From Today’s Independent:
Sent back by Britain. Executed in Darfur
Failed asylum-seeker followed home from airport and shot by Sudan security officials
A failed asylum-seeker who returned to Darfur under a government repatriation scheme has been murdered by Sudanese security officers after they followed him home from the airport in Khartoum, The Independent has learnt.
Adam Osman Mohammed, 32, was gunned down in his home in front of his wife and four-year-old son just days after arriving in his village in south Darfur.
The case is to be used by asylum campaigners to counter Home Office attempts to lift the ban on the removal and deportation to Sudan of failed asylum-seekers. Next month, government lawyers are expected to go to court to argue that it is safe to return as many as 3,000 people to Khartoum.
But lawyers for the campaigners will tell the Asylum and Immigration Tribunal that people who are returned to Sudan face imprisonment, torture and death. Mr Mohammed, a non-Arab Darfuri, came to Britain in 2005 seeking sanctuary from persecution in Sudan, where he said his life was in danger. The village where he was a farmer had been raided twice by the Janjaweed, the ethnic Arab militia, forcing him and his wife and child to flee their home.
His family in Britain told The Independent that Mr Mohammed witnessed many villagers being killed and became separated from his wife during a second attack on the village a few weeks later. He escaped to Chad before making his way to the UK in 2005.

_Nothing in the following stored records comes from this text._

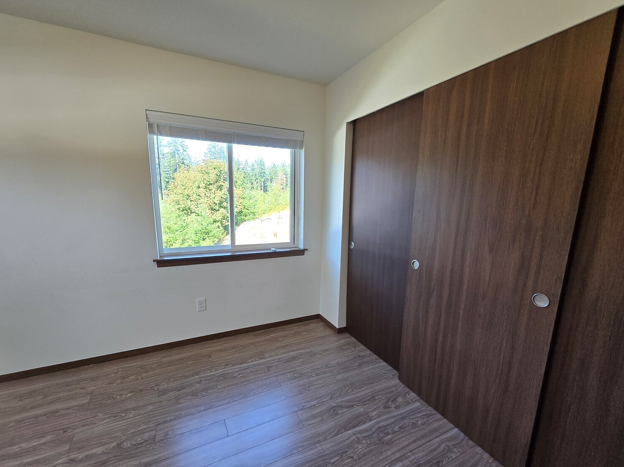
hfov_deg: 102.1
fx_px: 252
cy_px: 245
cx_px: 307
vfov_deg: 85.6
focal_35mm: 14
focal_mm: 1.7
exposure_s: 1/60
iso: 80
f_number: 2.2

But last year his appeal for asylum was finally turned down and he was told that he faced deportation. In August last year he was flown to Khartoum under the Home Office’s assisted voluntary return programme, in which refugees are paid to go back to their country of origin. He stayed in Khartoum for a few months and then, when he believed it was safe, he travelled to Darfur to be reunited with his family.
Bristol No Borders Writes : “Voluntary Return?”
The IOM is currently targeting asylum seekers from Iraq, Zimbabwe and now Sudan stepping in with their ‘voluntary return programme’ at the point where the UK government withdraws even minimum financial support. Faced with the alternative of destitution, no access to healthcare and homelessness, several thousand Iraqis have already returned through VARRP, despite the IOM’s representative in Iraq admitting that “the situation for those returning is grim… many returnees are unemployed while only a fraction have received any form of humanitarian assistance other than some food rations.”
The IOM makes sure that it takes no responsibility for the returnees welfare after they arrive home. All participants in the scheme are asked to sign a waiver reading: “the IOM has no responsibility for me and my dependents once I return [to e.g. Iraqi territory] and I hereby release IOM from any liability in this respect.
Anyone participating in the Voluntary Assisted Return and Reintegration Programme (VARRP) is prohibited from returning to the UK for a minimum of five years. Those who pay their own airfare home and receive no assistance from the IOM are eligible to reapply in 12 months.